The suit said “most minor leaguers earn between $3,000 and $7,500 for the entire year,” despite the fact that they routinely work more than 50 hours per week.
Lead plaintiff Aaron Senne, who spent four seasons in the Miami Marlins' minor league system, alleged in the suit that the team failed “to meet minimum wage standards.” Senne, the Marlins’ 10th-round selection in the 2010 MLB draft, estimated he was compensated $3,000 in 2010, $3,000 in 2011, $7,000 in 2012 and $3,000 in 2013. The suit also noted the former Missouri first baseman and outfielder received a one-time signing bonus of $25,000 and two semesters’ worth of compensation in a college scholarship fund as an incentive for signing his seven-year deal.
Former Missouri infielder Michael Liberto and Oklahoma State product Oliver Odle, the other two plaintiffs listed in the lawsuit, made similar allegations against the Kansas City Royals and San Francisco Giants, respectively.
“This suit is long overdue,” the plaintiffs’ attorney, Garrett Broshuis, said in a phone interview last week. “The salaries that minor leaguers are earning make it very difficult to live in a meaningful way.”
Broshuis, an attorney with the St. Louis-based firm Korein Tillery, pitched for Missouri from 2001-2004 and spent six years in the Giants’ farm system. Broshuis said the contract minor leaguers sign with MLB teams – the Uniform Player Contract – allows teams to compensate minor leaguers only during the season — a five-month window. Despite not receiving a monthly paycheck, players are still expected to train, attend meetings and fulfill team obligations year-round. Part of the problem, Broshuis said, is minor league players have failed in their efforts to unionize.
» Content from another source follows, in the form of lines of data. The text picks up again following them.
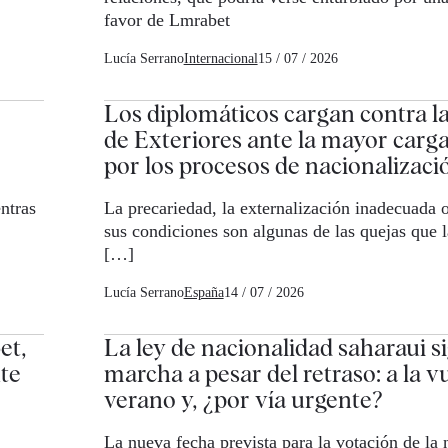
favor de Lmrabet
Lucía Serrano
Internacional
15 / 07 / 2026
Los diplomáticos cargan contra la
de Exteriores ante la mayor carga
por los procesos de nacionalizaci
ntras
La precariedad, la externalización inadecuada o
sus condiciones son algunas de las quejas que 
[…]
Lucía Serrano
España
14 / 07 / 2026
et,
La ley de nacionalidad saharaui s
nte
marcha a pesar del retraso: a la v
verano y, ¿por vía urgente?
La nueva fecha prevista para la votación de la 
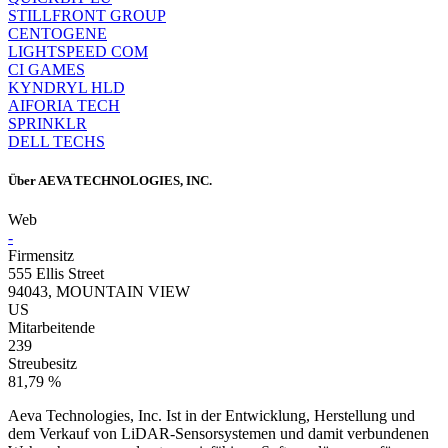
STILLFRONT GROUP
CENTOGENE
LIGHTSPEED COM
CI GAMES
KYNDRYL HLD
AIFORIA TECH
SPRINKLR
DELL TECHS
Über
AEVA TECHNOLOGIES, INC.
Web
-
Firmensitz
555 Ellis Street
94043, MOUNTAIN VIEW
US
Mitarbeitende
239
Streubesitz
81,79 %
Aeva Technologies, Inc. Ist in der Entwicklung, Herstellung und
dem Verkauf von LiDAR-Sensorsystemen und damit verbundenen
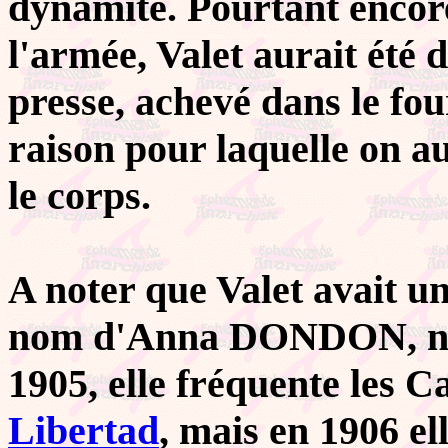
dynamite. Pourtant encore
l'armée, Valet aurait été d
presse, achevé dans le fou
raison pour laquelle on au
le corps.
A noter que Valet avait 
nom d'Anna DONDON, née
1905, elle fréquente les C
Libertad
, mais en 1906 el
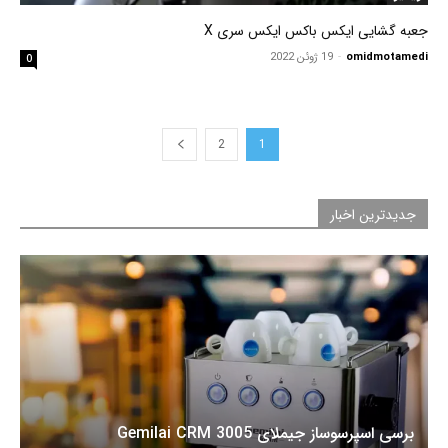
جعبه گشایی ایکس باکس ایکس سری X
omidmotamedi
-
19 ژوئن 2022
0
2
1
جدیدترین اخبار
برسی اسپرسوساز جیملای Gemilai CRM 3005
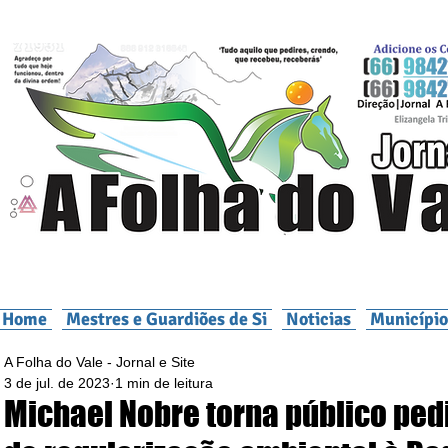
Home
Mestres e Guardiões de Si
Noticias
Município
A Folha do Vale - Jornal e Site
3 de jul. de 2023
1 min de leitura
Michael Nobre torna público ped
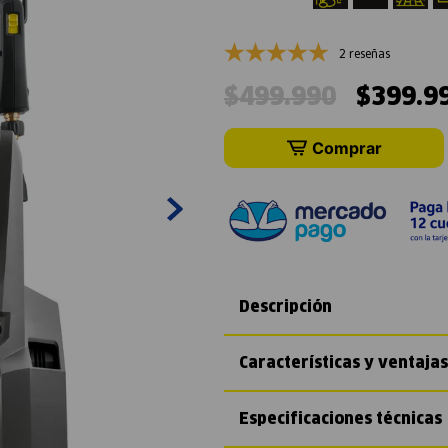
2 reseñas
$
499
.
990
$
399
.
9
Comprar
Descripción
Características y ventajas
Especificaciones técnicas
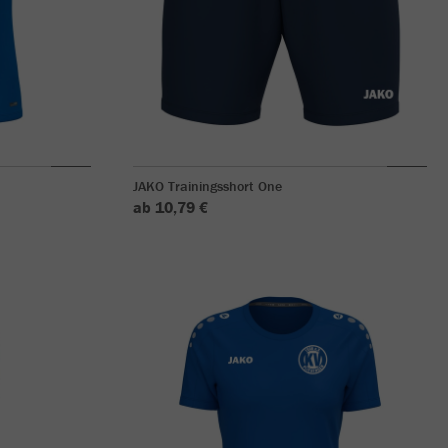
JAKO Trainingsshort One
ab 10,79 €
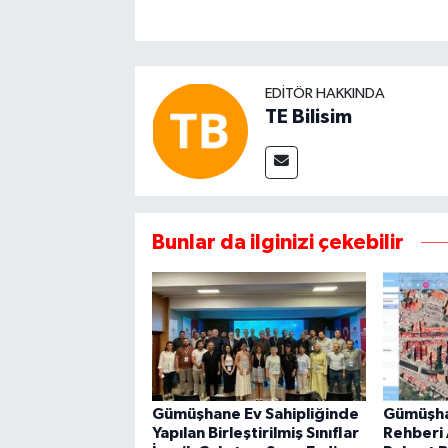
EDITÖR HAKKINDA
TE Bilisim
Bunlar da ilginizi çekebilir
Gümüşhane Ev Sahipliğinde
Gümüşha
Yapılan Birleştirilmiş Sınıflar
Rehberi A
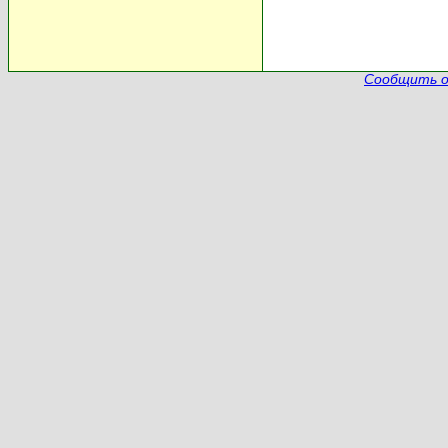
Сообщить о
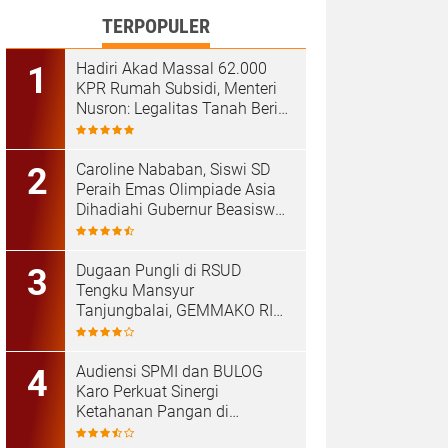
TERPOPULER
Hadiri Akad Massal 62.000
KPR Rumah Subsidi, Menteri
Nusron: Legalitas Tanah Beri
Kepastian bagi Masyarakat
Caroline Nababan, Siswi SD
Peraih Emas Olimpiade Asia
Dihadiahi Gubernur Beasiswa
Hingga Rumah
Dugaan Pungli di RSUD
Tengku Mansyur
Tanjungbalai, GEMMAKO RI
Minta Penegak Hukum Usut
Tuntas
Audiensi SPMI dan BULOG
Karo Perkuat Sinergi
Ketahanan Pangan di
Kabanjahe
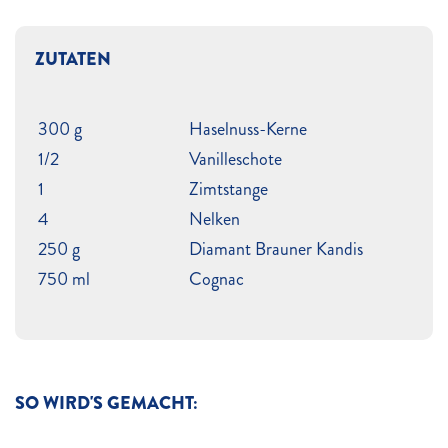
ZUTATEN
300 g
Haselnuss-Kerne
1/2
Vanilleschote
1
Zimtstange
4
Nelken
250 g
Diamant Brauner Kandis
750 ml
Cognac
SO WIRD'S GEMACHT:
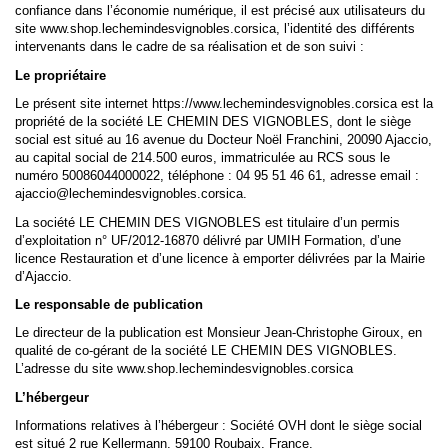
confiance dans l’économie numérique, il est précisé aux utilisateurs du
site www.shop.lechemindesvignobles.corsica, l’identité des différents
intervenants dans le cadre de sa réalisation et de son suivi :
Le propriétaire
Le présent site internet https://www.lechemindesvignobles.corsica est la
propriété de la société LE CHEMIN DES VIGNOBLES, dont le siège
social est situé au 16 avenue du Docteur Noël Franchini, 20090 Ajaccio,
au capital social de 214.500 euros, immatriculée au RCS sous le
numéro 50086044000022, téléphone : 04 95 51 46 61, adresse email :
ajaccio@lechemindesvignobles.corsica.
La société LE CHEMIN DES VIGNOBLES est titulaire d’un permis
d’exploitation n° UF/2012-16870 délivré par UMIH Formation, d’une
licence Restauration et d’une licence à emporter délivrées par la Mairie
d’Ajaccio.
Le responsable de publication
Le directeur de la publication est Monsieur Jean-Christophe Giroux, en
qualité de co-gérant de la société LE CHEMIN DES VIGNOBLES.
L’adresse du site www.shop.lechemindesvignobles.corsica
L’hébergeur
Informations relatives à l’hébergeur : Société OVH dont le siège social
est situé 2 rue Kellermann, 59100 Roubaix, France.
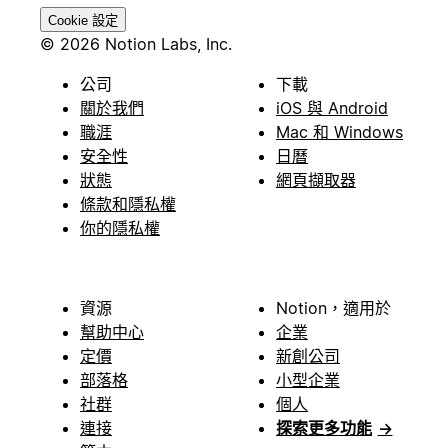
Cookie 設定
© 2026 Notion Labs, Inc.
公司
下載
關於我們
iOS 與 Android
職涯
Mac 和 Windows
安全性
日曆
狀態
網頁擷取器
條款和隱私權
你的隱私權
資源
Notion，適用於
幫助中心
企業
定價
新創公司
部落格
小型企業
社群
個人
連接
探索更多功能
→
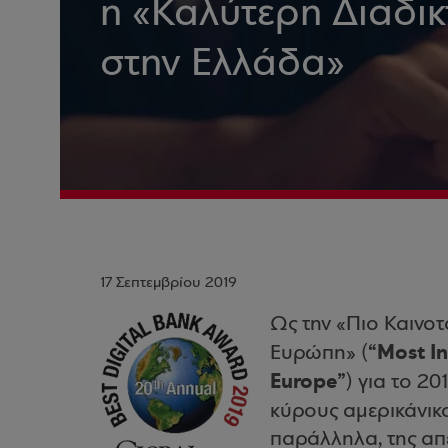
η «Καλύτερη Διαδι
στην Ελλάδα»
17 Σεπτεμβρίου 2019
Ως την «Πιο Καινο
“Most I
Ευρώπη» (
Europe”
) για το 2
κύρους αμερικάνικ
παράλληλα, της απέ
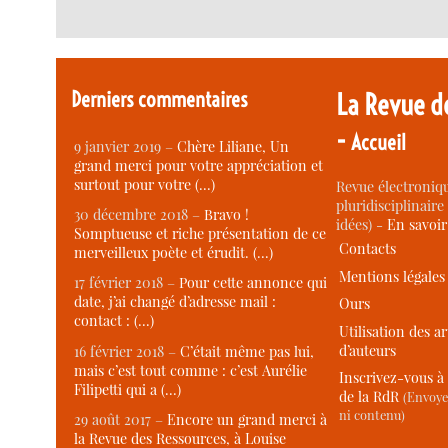
Derniers commentaires
La Revue d
-
Accueil
9 janvier 2019 –
Chère Liliane, Un
grand merci pour votre appréciation et
surtout pour votre (…)
Revue électroniqu
pluridisciplinaire 
30 décembre 2018 –
Bravo !
idées) -
En savoi
Somptueuse et riche présentation de ce
Contacts
merveilleux poète et érudit. (…)
Mentions légales
17 février 2018 –
Pour cette annonce qui
date, j’ai changé d’adresse mail :
Ours
contact : (…)
Utilisation des ar
d’auteurs
16 février 2018 –
C’était même pas lui,
mais c’est tout comme : c’est Aurélie
Inscrivez-vous à 
Filipetti qui a (…)
de la RdR
(Envoye
ni contenu)
29 août 2017 –
Encore un grand merci à
la Revue des Ressources, à Louise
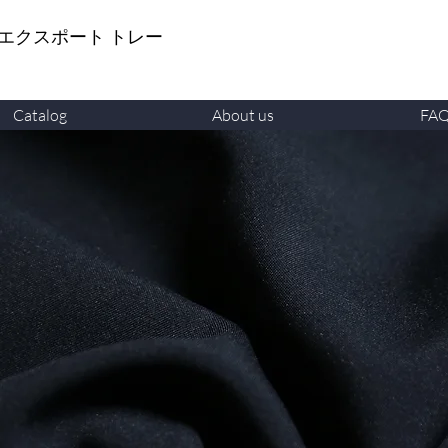
 エクスポート トレー
Catalog
About us
FA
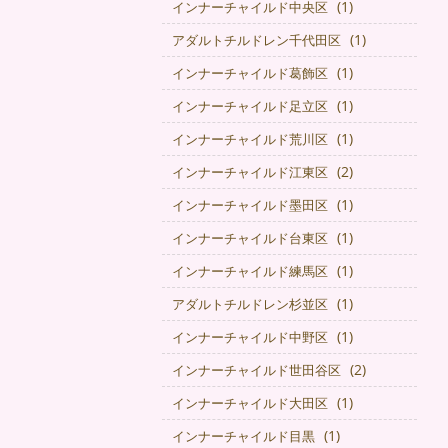
(1)
インナーチャイルド中央区
(1)
アダルトチルドレン千代田区
(1)
インナーチャイルド葛飾区
(1)
インナーチャイルド足立区
(1)
インナーチャイルド荒川区
(2)
インナーチャイルド江東区
(1)
インナーチャイルド墨田区
(1)
インナーチャイルド台東区
(1)
インナーチャイルド練馬区
(1)
アダルトチルドレン杉並区
(1)
インナーチャイルド中野区
(2)
インナーチャイルド世田谷区
(1)
インナーチャイルド大田区
(1)
インナーチャイルド目黒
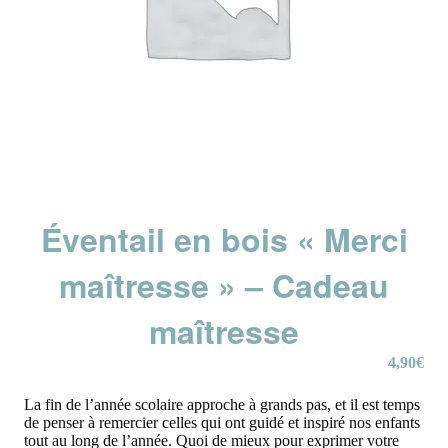
Éventail en bois « Merci
maîtresse » – Cadeau
maîtresse
4,90
€
La fin de l’année scolaire approche à grands pas, et il est temps
de penser à remercier celles qui ont guidé et inspiré nos enfants
tout au long de l’année. Quoi de mieux pour exprimer votre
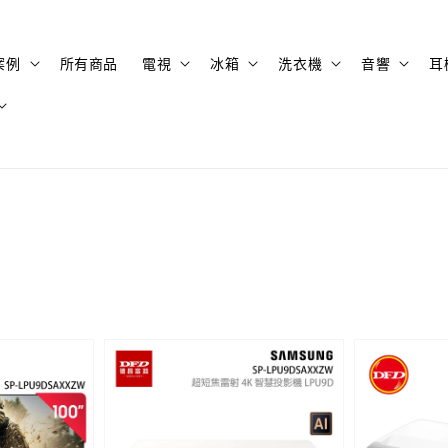
案例
所有商品
電視
冰箱
洗衣機
音響
耳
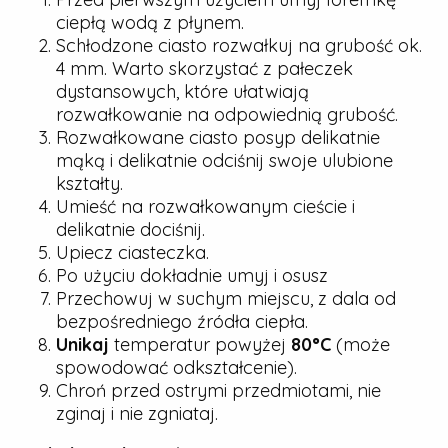
ciepłą wodą z płynem.
Schłodzone ciasto rozwałkuj na grubość ok.
4 mm. Warto skorzystać z pałeczek
dystansowych, które ułatwiają
rozwałkowanie na odpowiednią grubość.
Rozwałkowane ciasto posyp delikatnie
mąką i delikatnie odciśnij swoje ulubione
kształty.
Umieść na rozwałkowanym cieście i
delikatnie dociśnij.
Upiecz ciasteczka.
Po użyciu dokładnie umyj i osusz
Przechowuj w suchym miejscu, z dala od
bezpośredniego źródła ciepła.
Unikaj
temperatur powyżej
80°C
(może
spowodować odkształcenie).
Chroń przed ostrymi przedmiotami, nie
zginaj i nie zgniataj.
“There is no union and there is nothing to combat the overwhelming bargaining power the MLB and its owners have,” Broshuis said Sunday. “When you are chasing a dream, you’re very reluctant to upset the status quo. Just like you have that great disparity and bargaining power that’s led to these low wages, you have guys reluctant to do anything about it.”
To Broshuis’ knowledge, this is the first suit of its kind filed against the MLB, which declined to comment on the ongoing litigation. This was not, however, the first suit accusing a professional sports league of wage abuse.
In January, cheerleaders for the Oakland Raiders – known as Raiderettes — filed a lawsuit against the team that alleged low pay. A month later, cheerleaders for the Cincinnati Bengals followed suit. Sharon Vinick, the attorney representing the Raiderettes in the suit, said she sees similarities between NFL cheerleaders and minor league players.
“With any of these professions, it’s not like being a stock broker,” Vinick said by telephone Monday. “There’s a certain amount of subjective determination that determines these types of careers. A lot of these athletes feel like if they are involved in a suit like this, it could be the end of their careers.”
Broshuis said he anticipates more players being added to the suit. Before the suit can make any sort of impact, though, a judge must certify it as a class-action lawsuit.